▶ _Assigned task_
Would you retype the listing below exactly as given?
[Supplied information Boundary: Start]
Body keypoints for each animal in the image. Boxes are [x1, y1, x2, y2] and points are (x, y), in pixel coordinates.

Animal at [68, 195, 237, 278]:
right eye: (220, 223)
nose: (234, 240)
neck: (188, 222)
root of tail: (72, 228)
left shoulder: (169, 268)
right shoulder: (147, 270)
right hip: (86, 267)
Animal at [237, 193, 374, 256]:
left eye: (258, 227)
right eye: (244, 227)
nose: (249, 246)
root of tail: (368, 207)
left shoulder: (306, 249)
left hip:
[Supplied information Boundary: End]
▶ _Solution_
Body keypoints for each animal in the image. Boxes are [x1, y1, x2, y2] and points are (x, y), in pixel coordinates.

Animal at [68, 195, 237, 278]:
right eye: (220, 223)
nose: (234, 240)
neck: (188, 222)
root of tail: (72, 228)
left shoulder: (169, 268)
right shoulder: (147, 270)
right hip: (86, 267)
Animal at [237, 193, 374, 256]:
left eye: (258, 227)
right eye: (244, 227)
nose: (249, 246)
root of tail: (368, 207)
left shoulder: (306, 249)
left hip:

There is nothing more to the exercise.